(Stored data)
-- Opening Marker --

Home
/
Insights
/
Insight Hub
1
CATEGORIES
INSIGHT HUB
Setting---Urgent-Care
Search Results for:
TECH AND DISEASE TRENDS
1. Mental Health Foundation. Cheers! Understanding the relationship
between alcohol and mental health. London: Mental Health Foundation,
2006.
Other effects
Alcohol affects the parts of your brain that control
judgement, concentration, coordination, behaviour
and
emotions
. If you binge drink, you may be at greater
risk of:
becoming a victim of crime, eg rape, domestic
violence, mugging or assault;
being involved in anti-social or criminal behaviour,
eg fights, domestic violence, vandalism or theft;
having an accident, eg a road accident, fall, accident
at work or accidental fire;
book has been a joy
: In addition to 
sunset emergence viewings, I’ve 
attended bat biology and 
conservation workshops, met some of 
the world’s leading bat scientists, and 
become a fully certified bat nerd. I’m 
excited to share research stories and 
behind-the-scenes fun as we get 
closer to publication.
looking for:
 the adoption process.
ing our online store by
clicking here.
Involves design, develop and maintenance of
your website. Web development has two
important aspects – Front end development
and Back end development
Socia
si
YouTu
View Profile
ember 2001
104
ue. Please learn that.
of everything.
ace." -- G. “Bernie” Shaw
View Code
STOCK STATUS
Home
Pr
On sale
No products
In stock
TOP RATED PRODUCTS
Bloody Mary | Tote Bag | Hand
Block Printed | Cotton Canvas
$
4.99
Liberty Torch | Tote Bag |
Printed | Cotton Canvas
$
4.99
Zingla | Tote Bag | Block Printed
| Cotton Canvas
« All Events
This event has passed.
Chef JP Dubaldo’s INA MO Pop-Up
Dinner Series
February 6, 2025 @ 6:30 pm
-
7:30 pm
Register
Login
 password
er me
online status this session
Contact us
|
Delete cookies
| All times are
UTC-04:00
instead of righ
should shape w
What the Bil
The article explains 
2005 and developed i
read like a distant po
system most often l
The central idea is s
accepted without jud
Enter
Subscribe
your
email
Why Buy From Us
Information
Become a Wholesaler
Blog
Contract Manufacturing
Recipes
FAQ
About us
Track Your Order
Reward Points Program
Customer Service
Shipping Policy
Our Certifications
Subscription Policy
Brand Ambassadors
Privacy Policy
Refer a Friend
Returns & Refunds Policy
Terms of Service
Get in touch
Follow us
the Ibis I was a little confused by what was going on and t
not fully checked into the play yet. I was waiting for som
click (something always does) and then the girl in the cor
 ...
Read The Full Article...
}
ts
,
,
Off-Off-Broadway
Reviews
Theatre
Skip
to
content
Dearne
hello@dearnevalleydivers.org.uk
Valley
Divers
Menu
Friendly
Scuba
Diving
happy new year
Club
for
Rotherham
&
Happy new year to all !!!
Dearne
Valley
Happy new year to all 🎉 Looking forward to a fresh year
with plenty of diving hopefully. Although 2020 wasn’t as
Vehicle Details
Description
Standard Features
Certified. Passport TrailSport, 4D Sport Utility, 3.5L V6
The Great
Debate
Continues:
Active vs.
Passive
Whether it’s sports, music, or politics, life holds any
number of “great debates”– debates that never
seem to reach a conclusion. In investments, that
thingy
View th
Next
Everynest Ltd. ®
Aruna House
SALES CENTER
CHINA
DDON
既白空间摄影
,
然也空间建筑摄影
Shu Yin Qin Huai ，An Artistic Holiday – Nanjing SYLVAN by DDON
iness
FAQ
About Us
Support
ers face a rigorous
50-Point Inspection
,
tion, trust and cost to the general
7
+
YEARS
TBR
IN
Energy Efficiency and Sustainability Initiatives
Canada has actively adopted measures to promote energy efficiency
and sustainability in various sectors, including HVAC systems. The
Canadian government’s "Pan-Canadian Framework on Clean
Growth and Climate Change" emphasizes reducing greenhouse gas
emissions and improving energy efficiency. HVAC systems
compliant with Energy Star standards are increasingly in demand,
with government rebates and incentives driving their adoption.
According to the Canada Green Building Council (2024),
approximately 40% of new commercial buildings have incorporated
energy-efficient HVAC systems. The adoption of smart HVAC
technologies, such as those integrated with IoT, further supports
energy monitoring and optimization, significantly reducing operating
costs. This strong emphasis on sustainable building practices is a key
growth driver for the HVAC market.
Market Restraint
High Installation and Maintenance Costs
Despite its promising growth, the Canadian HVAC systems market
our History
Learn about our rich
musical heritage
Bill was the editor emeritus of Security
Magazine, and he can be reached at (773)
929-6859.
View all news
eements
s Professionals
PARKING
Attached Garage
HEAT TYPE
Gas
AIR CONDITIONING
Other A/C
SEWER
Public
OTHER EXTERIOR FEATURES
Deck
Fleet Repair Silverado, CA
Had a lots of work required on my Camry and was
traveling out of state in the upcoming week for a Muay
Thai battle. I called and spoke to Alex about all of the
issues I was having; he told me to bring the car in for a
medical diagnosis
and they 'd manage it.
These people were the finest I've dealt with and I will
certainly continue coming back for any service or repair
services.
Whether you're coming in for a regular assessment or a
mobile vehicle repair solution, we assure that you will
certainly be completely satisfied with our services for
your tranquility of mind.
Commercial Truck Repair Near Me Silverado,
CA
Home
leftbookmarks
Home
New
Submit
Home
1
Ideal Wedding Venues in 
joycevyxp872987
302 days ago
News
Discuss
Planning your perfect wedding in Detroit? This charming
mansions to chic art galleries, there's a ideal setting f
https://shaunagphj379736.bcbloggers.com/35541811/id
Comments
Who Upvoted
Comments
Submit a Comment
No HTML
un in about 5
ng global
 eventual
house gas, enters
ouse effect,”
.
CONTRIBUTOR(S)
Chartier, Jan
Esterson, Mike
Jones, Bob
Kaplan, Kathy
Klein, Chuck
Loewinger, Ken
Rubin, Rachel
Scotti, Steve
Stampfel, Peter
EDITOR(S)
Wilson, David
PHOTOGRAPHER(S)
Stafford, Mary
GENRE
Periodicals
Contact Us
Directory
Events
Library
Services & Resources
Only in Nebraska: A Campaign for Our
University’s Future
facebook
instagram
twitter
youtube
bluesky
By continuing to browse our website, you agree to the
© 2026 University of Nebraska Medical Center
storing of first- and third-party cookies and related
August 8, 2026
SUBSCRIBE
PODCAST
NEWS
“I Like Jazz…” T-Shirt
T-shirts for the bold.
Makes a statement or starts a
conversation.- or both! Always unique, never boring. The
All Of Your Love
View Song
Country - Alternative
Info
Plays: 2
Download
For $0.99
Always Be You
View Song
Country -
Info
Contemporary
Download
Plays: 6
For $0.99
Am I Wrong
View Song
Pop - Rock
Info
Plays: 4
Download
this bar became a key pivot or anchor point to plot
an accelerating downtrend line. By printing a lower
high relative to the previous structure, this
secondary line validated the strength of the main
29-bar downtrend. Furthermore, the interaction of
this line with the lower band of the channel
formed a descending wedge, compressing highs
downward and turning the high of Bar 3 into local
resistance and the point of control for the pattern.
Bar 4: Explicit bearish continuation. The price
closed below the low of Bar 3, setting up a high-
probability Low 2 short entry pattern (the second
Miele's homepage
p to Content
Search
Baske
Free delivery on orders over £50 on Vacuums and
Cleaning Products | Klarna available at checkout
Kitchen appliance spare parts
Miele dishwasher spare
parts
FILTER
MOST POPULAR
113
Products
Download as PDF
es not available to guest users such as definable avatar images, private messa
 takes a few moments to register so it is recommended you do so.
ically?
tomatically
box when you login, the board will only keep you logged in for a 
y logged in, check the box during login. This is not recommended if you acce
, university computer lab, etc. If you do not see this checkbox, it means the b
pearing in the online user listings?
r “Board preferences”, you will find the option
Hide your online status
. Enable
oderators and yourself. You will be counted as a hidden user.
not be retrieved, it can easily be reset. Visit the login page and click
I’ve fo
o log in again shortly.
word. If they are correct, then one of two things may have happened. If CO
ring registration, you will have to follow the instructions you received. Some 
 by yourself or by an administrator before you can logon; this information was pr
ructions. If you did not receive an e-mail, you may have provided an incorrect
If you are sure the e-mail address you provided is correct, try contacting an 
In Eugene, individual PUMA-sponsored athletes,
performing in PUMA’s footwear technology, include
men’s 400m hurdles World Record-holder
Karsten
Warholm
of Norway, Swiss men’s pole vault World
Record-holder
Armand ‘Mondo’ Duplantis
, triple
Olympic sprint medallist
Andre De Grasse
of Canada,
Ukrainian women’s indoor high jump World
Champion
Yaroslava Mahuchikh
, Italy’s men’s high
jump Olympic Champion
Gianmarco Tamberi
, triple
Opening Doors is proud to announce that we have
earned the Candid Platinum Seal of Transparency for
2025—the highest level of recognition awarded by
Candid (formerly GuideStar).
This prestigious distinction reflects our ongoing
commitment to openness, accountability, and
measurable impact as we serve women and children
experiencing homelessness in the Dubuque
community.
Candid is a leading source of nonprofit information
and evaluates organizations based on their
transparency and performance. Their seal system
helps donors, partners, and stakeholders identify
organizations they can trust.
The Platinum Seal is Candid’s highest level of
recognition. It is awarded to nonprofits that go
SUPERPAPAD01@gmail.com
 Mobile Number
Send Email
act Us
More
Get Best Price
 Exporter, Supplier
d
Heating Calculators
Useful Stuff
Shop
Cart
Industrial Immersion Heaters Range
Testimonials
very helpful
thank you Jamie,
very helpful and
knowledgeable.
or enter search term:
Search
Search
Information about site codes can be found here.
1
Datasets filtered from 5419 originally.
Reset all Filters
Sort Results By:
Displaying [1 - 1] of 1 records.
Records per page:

-- Closing Marker --

[The task] Begin with the line above that has "Download as PDF" and continue through the line that has "pearing in the online user listings?", setting each one down exactly. Stop there.

[Response area]
Download as PDF
es not available to guest users such as definable avatar images, private messa
 takes a few moments to register so it is recommended you do so.
ically?
tomatically
box when you login, the board will only keep you logged in for a 
y logged in, check the box during login. This is not recommended if you acce
, university computer lab, etc. If you do not see this checkbox, it means the b
pearing in the online user listings?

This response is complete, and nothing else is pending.